Orvieto is a hill top town just over an hour on the train from Rome. It is set high up a cliff of tufo. Beautiful, orderly, calm. No traffic and quiet, except for the clock in the tower  that chimes on the half hour all day and hourly throughout the night. All night.

Our room is a lovely B & B overlooking a piazza in which a farmers market is currently.  It is set into the roof, with very low beams. One of which crosses the doorway into the bathroom, so we need to duck our heads to get in and out. Quaint, and potentially  lethal. However it is three times the size of our room in Rome – which was elegant and tasteful , however small.

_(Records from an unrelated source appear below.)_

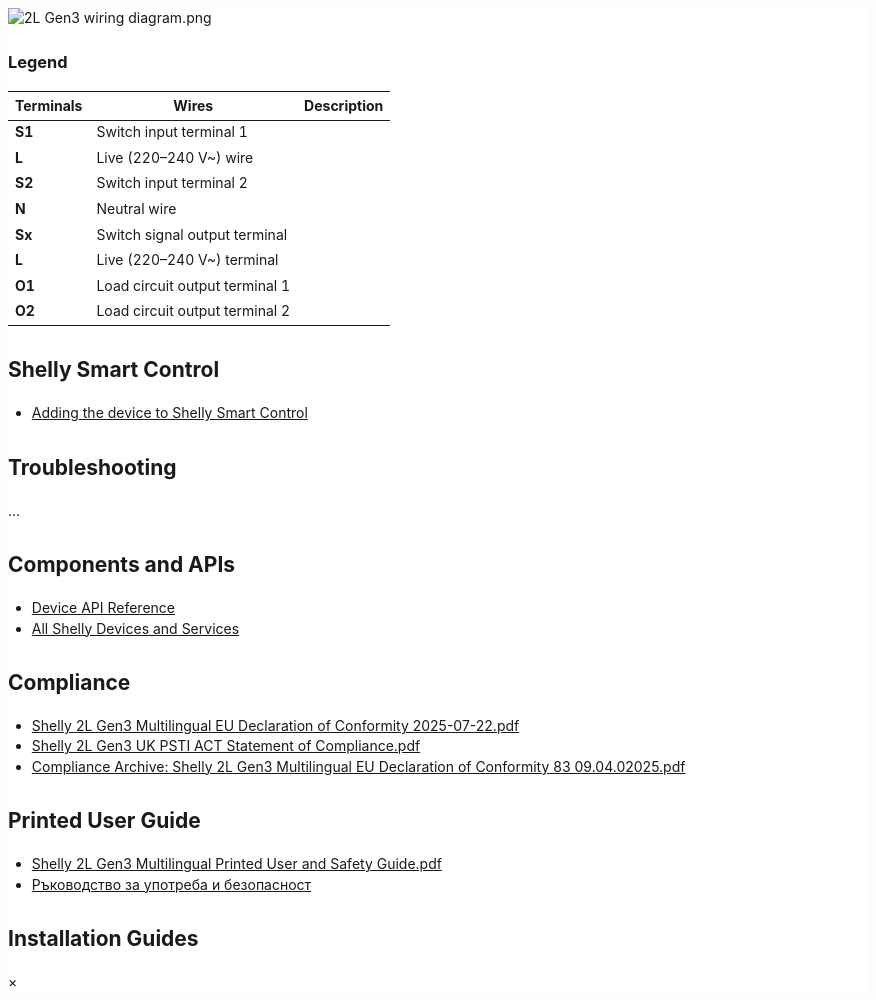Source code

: ![2L Gen3 wiring diagram.png](https://kb.shelly.cloud/__attachments/243531777/2L%20Gen3%20wiring%20diagram.png?inst-v=06e25fb6-1df6-4585-801d-931808676f21)

### Legend

| Terminals | Wires | Description |
|---------|------|------------|
| **S1** | Switch input terminal 1 | |
| **L** | Live (220–240 V~) wire | |
| **S2** | Switch input terminal 2 | |
| **N** | Neutral wire | |
| **Sx** | Switch signal output terminal | |
| **L** | Live (220–240 V~) terminal | |
| **O1** | Load circuit output terminal 1 | |
| **O2** | Load circuit output terminal 2 | |

## Shelly Smart Control

- [Adding the device to Shelly Smart Control](../knowledge-base/add-new-device)

## Troubleshooting

...

## Components and APIs

- [Device API Reference](https://shelly-api-docs.shelly.cloud/gen2/Devices/Gen3/Shelly2LG3)
- [All Shelly Devices and Services](https://shelly-api-docs.shelly.cloud/)

## Compliance

- [Shelly 2L Gen3 Multilingual EU Declaration of Conformity 2025-07-22.pdf](https://kb.shelly.cloud/__attachments/266174494/Shelly%202L%20Gen3%20multilingual%20EU%20declaration%20of%20conformity%202025-07-22.pdf?inst-v=06e25fb6-1df6-4585-801d-931808676f21)
- [Shelly 2L Gen3 UK PSTI ACT Statement of Compliance.pdf](https://kb.shelly.cloud/__attachments/266174494/Shelly%202L%20Gen3%20UK%20PSTI%20ACT%20Statement%20of%20compliance.pdf?inst-v=06e25fb6-1df6-4585-801d-931808676f21)
- [Compliance Archive: Shelly 2L Gen3 Multilingual EU Declaration of Conformity 83 09.04.02025.pdf](https://kb.shelly.cloud/__attachments/293208601/Shelly%202L%20Gen3%20multilingual%20EU%20Declaration%20of%20Conformity%2083%2009.04.02025.pdf?inst-v=06e25fb6-1df6-4585-801d-931808676f21)

## Printed User Guide

- [Shelly 2L Gen3 Multilingual Printed User and Safety Guide.pdf](https://kb.shelly.cloud/__attachments/391315459/Shelly%202L%20Gen3%20multilingual%20printed%20user%20and%20safety%20guide.pdf?inst-v=06e25fb6-1df6-4585-801d-931808676f21)
- [Ръководство за употреба и безопасност](../knowledge-base/shelly-2l-gen3-1)

## Installation Guides

×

Orvieto has a most incredible duomo. The façade is beautifully ornate, with mosaics, sculptures, carvings, and four tall spires. Inside the frescoes are spectacular and are slowly being restored to a glorious state. There is a jewelled and enamelled reliquary (once the most expensive jewel in Italy) that used to hold a cloth that captured a the blood from a bleeding Communion host.
The town itself is picturesque, lanes and piazzas, lined with shops selling high end homewares, clothing, toys. There are quite a few bars and restaurants. And every one appears to be Dutch. So there are groups of sullen young teenage children everywhere. But what a great opportunity to start a holiday rental business. The guide who took us down the 800 BC Etruscan caves and water wells explained she was from Orvieto but now it was too expensive for her to live. A European middle class young family hilltop island paradise. Here everyone gets shaved fresh truffles on their pasta or steak to be washed down by 100% Montelpucino red wine followed by a lovely walk along the ramparts high above reality below.